— Text section —
::::

This morning, I was listening to NPR's coverage of the Republican proposal to amend the ACA to define "full-time' employment to 40 hours a week or more rather than the present definition of 30 hours per week or more. The Republicans are arguing that the ACA definition of 30 hours creates an incentive for employers to limit weekly hours for workers, thereby reducing the number of people they must offer health insurance to (under penalty of law). NPR interviews someone from the American Enterprise institute to represent this argument.

On the other side of the argument, NPR gives us a Dean of the School of Public Policy at NYU. They say she argues that the 30 hours definition is a good idea based on a couple points:

  • Very few people work about 30 hours. Only ~2.5% of all workers have schedules that are between 30 and 34 hours.
  • Vast majority of people are working about a 40-hour week, so by only reducing hours to 39, employers can move people below the threshold.
  • The is an argument that most 40-hour workers already have coverage, so they aren't affected by the change, but the 'research' iundicates that even if you count only those who have no coverage, there is "twice as many people at risk of losing hours" if you raise the full time definition to 40 hours from 30, and "the facts suggest that describing this legislation as an effort to protect workers is a smokescreen."

::::

— Task requirements —
Copy the above post on the ACA full-time hours debate in full, word for word, without any alterations.

— Material provided —
::::

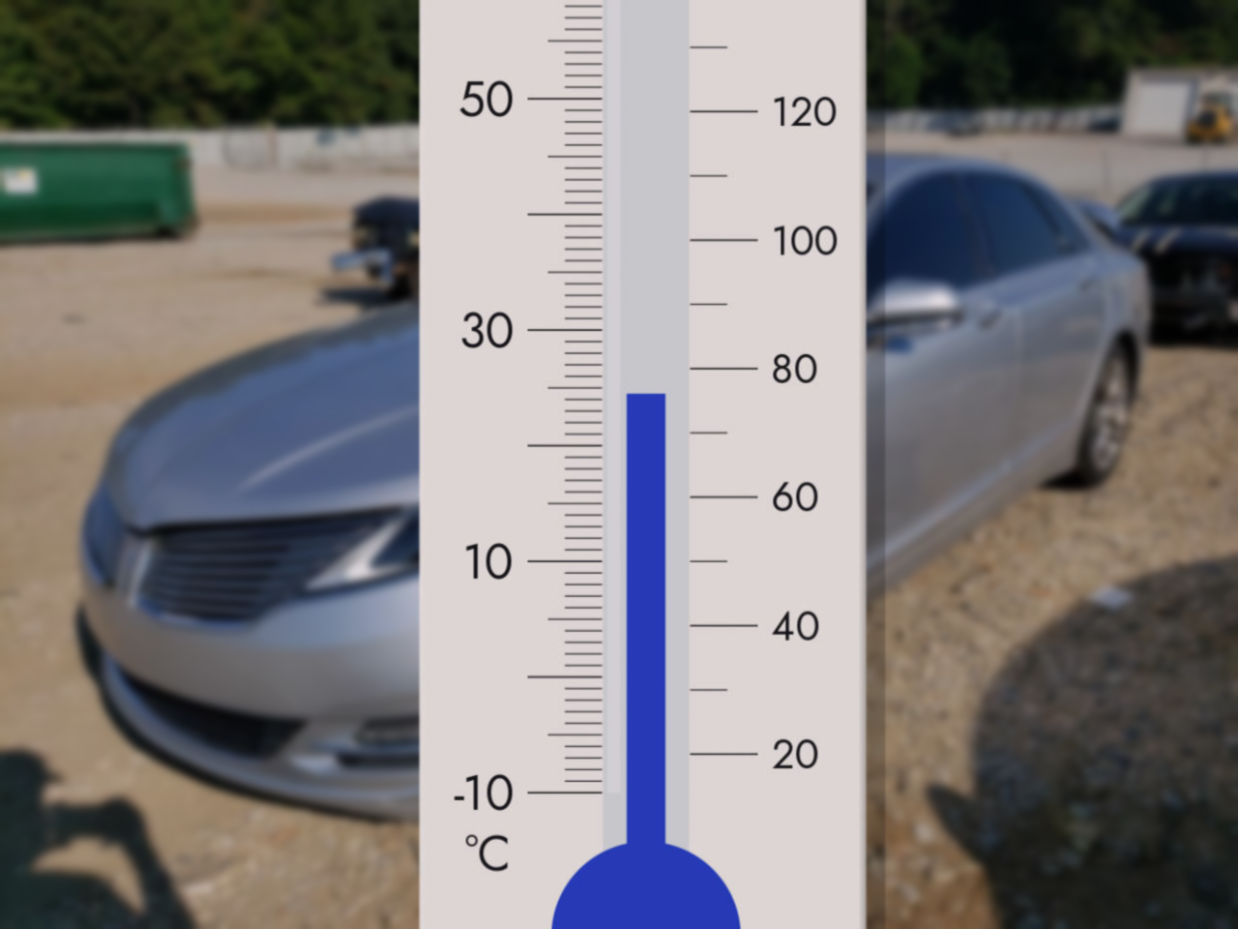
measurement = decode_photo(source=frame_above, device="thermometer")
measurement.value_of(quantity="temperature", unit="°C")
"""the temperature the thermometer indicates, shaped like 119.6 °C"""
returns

::::

— Exercise solution —
This morning, I was listening to NPR's coverage of the Republican proposal to amend the ACA to define "full-time' employment to 40 hours a week or more rather than the present definition of 30 hours per week or more. The Republicans are arguing that the ACA definition of 30 hours creates an incentive for employers to limit weekly hours for workers, thereby reducing the number of people they must offer health insurance to (under penalty of law). NPR interviews someone from the American Enterprise institute to represent this argument.

On the other side of the argument, NPR gives us a Dean of the School of Public Policy at NYU. They say she argues that the 30 hours definition is a good idea based on a couple points:

  • Very few people work about 30 hours. Only ~2.5% of all workers have schedules that are between 30 and 34 hours.
  • Vast majority of people are working about a 40-hour week, so by only reducing hours to 39, employers can move people below the threshold.
  • The is an argument that most 40-hour workers already have coverage, so they aren't affected by the change, but the 'research' iundicates that even if you count only those who have no coverage, there is "twice as many people at risk of losing hours" if you raise the full time definition to 40 hours from 30, and "the facts suggest that describing this legislation as an effort to protect workers is a smokescreen."